The cost of transporting construction materials to Mars would be astronomical. So if we want to settle the Red Planet, we’ll need to figure out how to make use of its natural resources.
At least, that’s the idea behind Made of Mars, a new company that says it’s developing the technology to convert Martian rocks and minerals into materials future astronauts can use to “build the space civilization of tomorrow.”
Made of Mars is a side project for founder John Skok, who also works as a planetary scientist studying Mars at the SETI Institute, a not-for-profit organization focused on the hunt for extraterrestrial life.
Slok wrote in a post on the SETI blog that Made of Mars’s first product will be a fabric made of volcanic basalt. Basalt is plentiful on Mars, but it’s also easy to find on volcanic islands such as Hawaii and Iceland. Made of Mars is developing a process in which it melts basalt down, stretches it out into long threads, and weaves it into durable fabrics. According to Skok, these fabrics could be useful on Earth as well as the Red Planet.

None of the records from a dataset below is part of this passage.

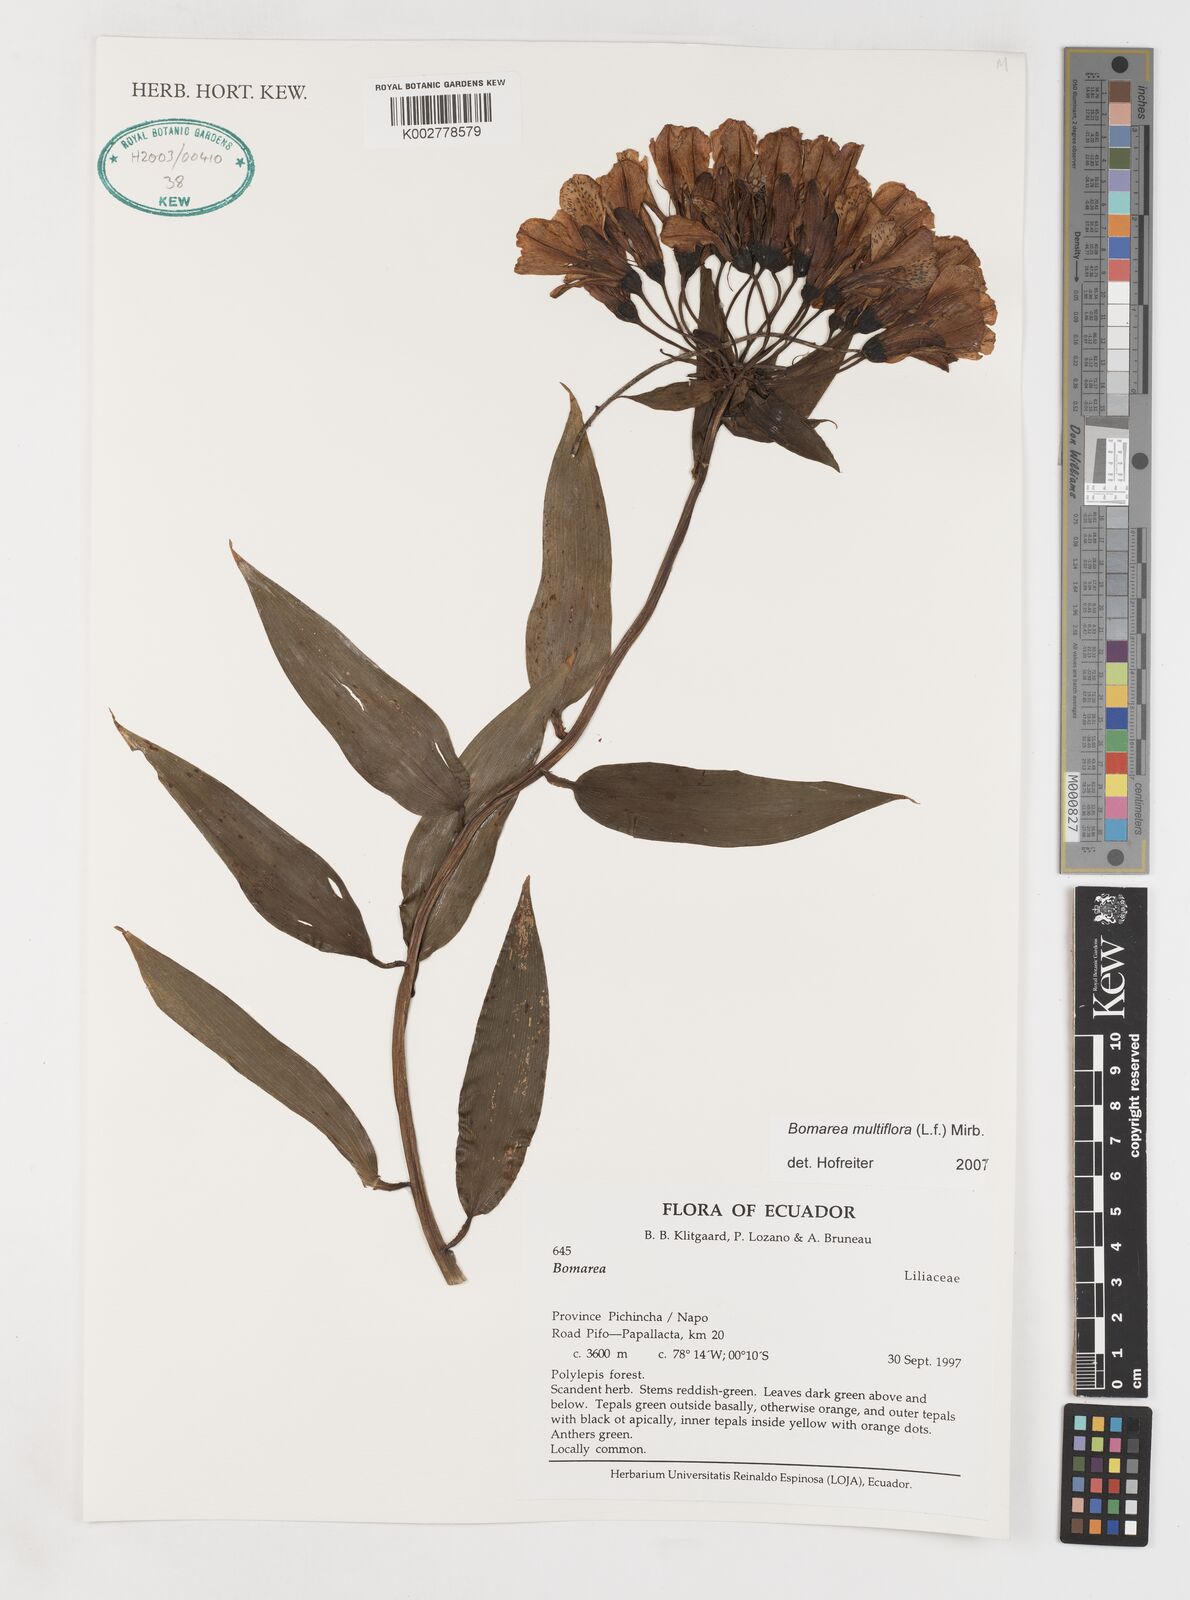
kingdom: Plantae
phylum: Tracheophyta
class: Liliopsida
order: Liliales
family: Alstroemeriaceae
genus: Bomarea
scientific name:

“Basalt may be a solution toward sustaining our home planet,” he wrote in the SETI post. “It is one of the most abundant and widespread resources on Earth. Basalt is continuously erupting on the surface and requires no chemicals to process. Unlike cotton, it does not compete with food production. Unlike synthetics, it does not come from fossil fuels.”
For now, Made of Mars is a strictly Earthbound venture. To raise funds, it’s running a Kickstarter campaign in which backers can buy wallets and laptop cases made out of volcanic basalt.
Only time will tell whether the company’s tech ever makes it into space. But Made of Mars does present a compelling vision of a sustainable future both on and beyond Earth.